Ses enfants la surnomment mater dolorosa. Depuis la mort de son fils aîné, le deuil lui est dû comme le droit fondateur de son existence. Elle est la femme en deuil. Tout doit s'ordonner autour du jour à jamais fixé. Tout se concentre autour de la chambre au fond du couloir, là où elle a trouvé son fils mort, à son piano - l'insaisissable, touchant et tempétueux adolescent.
Cela, le lecteur de ce premier roman d'Anne Godard ne le sait pas tout de suite. Le récit commence, en effet, par l'attente. La femme est seule. Les enfants ne vivent plus à la maison, le mari - un musicien manqué - a changé de vie. Elle attend le coup de téléphone.

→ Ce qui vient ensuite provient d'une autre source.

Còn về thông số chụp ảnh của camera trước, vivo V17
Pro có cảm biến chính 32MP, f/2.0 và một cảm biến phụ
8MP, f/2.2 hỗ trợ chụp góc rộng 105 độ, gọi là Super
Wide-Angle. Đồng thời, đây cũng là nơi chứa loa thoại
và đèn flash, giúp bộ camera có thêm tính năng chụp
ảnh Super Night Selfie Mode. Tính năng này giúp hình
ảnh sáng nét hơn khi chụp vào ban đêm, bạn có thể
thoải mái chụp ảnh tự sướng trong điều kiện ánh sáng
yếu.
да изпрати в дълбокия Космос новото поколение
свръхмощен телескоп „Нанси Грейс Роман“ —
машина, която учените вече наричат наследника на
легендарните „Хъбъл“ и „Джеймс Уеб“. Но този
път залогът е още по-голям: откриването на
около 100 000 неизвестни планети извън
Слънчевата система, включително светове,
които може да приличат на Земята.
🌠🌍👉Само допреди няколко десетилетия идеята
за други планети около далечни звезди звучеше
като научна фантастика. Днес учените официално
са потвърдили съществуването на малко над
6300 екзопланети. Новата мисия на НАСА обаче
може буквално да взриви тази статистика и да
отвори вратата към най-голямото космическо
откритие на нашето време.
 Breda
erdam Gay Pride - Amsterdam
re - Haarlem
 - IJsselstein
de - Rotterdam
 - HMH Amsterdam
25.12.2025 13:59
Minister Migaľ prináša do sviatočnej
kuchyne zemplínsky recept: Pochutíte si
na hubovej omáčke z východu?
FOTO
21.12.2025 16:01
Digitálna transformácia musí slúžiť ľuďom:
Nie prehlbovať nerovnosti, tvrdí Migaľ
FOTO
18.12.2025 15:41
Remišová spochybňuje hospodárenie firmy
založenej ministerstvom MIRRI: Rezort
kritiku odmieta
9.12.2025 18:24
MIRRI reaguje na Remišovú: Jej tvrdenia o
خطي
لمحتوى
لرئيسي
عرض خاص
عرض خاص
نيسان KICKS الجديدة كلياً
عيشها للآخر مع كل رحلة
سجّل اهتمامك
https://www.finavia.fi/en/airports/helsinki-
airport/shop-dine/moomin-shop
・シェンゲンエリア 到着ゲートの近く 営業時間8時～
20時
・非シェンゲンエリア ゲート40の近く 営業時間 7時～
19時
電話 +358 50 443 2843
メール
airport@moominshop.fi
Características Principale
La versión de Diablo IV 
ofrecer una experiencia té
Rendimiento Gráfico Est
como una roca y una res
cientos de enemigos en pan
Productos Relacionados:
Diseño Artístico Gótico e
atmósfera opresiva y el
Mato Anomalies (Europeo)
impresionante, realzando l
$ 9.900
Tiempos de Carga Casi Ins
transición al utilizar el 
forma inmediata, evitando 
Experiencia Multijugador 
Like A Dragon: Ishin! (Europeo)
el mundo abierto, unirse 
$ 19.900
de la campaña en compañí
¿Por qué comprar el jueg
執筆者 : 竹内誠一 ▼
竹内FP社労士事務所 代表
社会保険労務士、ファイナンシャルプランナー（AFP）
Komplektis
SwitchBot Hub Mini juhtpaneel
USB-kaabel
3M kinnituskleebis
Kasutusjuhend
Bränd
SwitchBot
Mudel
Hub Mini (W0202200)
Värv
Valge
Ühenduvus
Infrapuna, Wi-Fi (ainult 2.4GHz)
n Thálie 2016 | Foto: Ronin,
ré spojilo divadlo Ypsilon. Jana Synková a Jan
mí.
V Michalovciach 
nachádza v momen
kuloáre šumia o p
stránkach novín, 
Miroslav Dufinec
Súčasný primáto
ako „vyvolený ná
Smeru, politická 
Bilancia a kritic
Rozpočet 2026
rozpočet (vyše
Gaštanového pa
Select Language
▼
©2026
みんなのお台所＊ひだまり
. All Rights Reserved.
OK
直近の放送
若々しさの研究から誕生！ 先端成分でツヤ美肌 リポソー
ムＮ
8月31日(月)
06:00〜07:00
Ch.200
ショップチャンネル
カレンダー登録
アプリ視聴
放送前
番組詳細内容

Elle attend les signes de compassion qu'elle exige de ses proches, selon des procédures complexes, puisqu'il ne faut pas que cela ressemble à de la compassion. Bref, elle attend que le monde tourne autour d'elle. Car c'est « le » jour, celui de la mort du fils, voici plus de vingt ans. Malheureusement, elle est bien la seule à célébrer ce culte dont les fidèles finissent par se lasser.
« Tu te dis que tu as beaucoup souffert, d'habitude cela suffit, tu n'as pas besoin de penser plus concrètement. » Au monologue intérieur, Anne Godard a préféré l'emploi de la seconde personne, tu. Cela peut, au début, sembler affecté. Mais on en est vite convaincu : c'est le meilleur choix.
Parlant à la première personne, la femme en deuil ne pourrait pas trahir certains signes de sa complexité intérieure, puisqu'elle est, à sa façon, une grande menteuse. A la troisième personne, le narrateur paraîtrait imposer sa grille au personnage : la femme en deuil ne serait plus qu'un « cas ». Avec la deuxième personne, il y a du « je », il y a déjà du « elle » et l'indicible se glisse par cette demi-proximité, confidence mi-consentie, mi-extorquée.
Derrière la douleur, derrière le ressentiment contre les vivants - notamment contre les autres enfants -, le lecteur découvre, en effet, un noeud de vipères familial, une maison, des souvenirs, des grandes espérances, de non moins grandes illusions perdues et le besoin farouche de maintenir les chimères - dont la musique et le fils mort. On s'aperçoit aussi que la mort du fils est un chaudron de sorcière. Un suicide dont les causes sont le tissu même du récit, avec ses masques et son enfermement.
« Ton fils s'est tué sans un mot, toi, tu te vengeras du silence du mort, par les mots que tu laisseras aux vivants. » On approche du secret de la femme en deuil, mais on n'en brisera heureusement pas le mystère. Cette redoutable manipulation de la « deuxième personne » suffit à montrer que l'indicible est parfois ce qui s'impose le plus évidemment sans mots. Et l'on saluera l'écriture très accomplie à la fois puissante, précise et insinuante d'Anne Godard.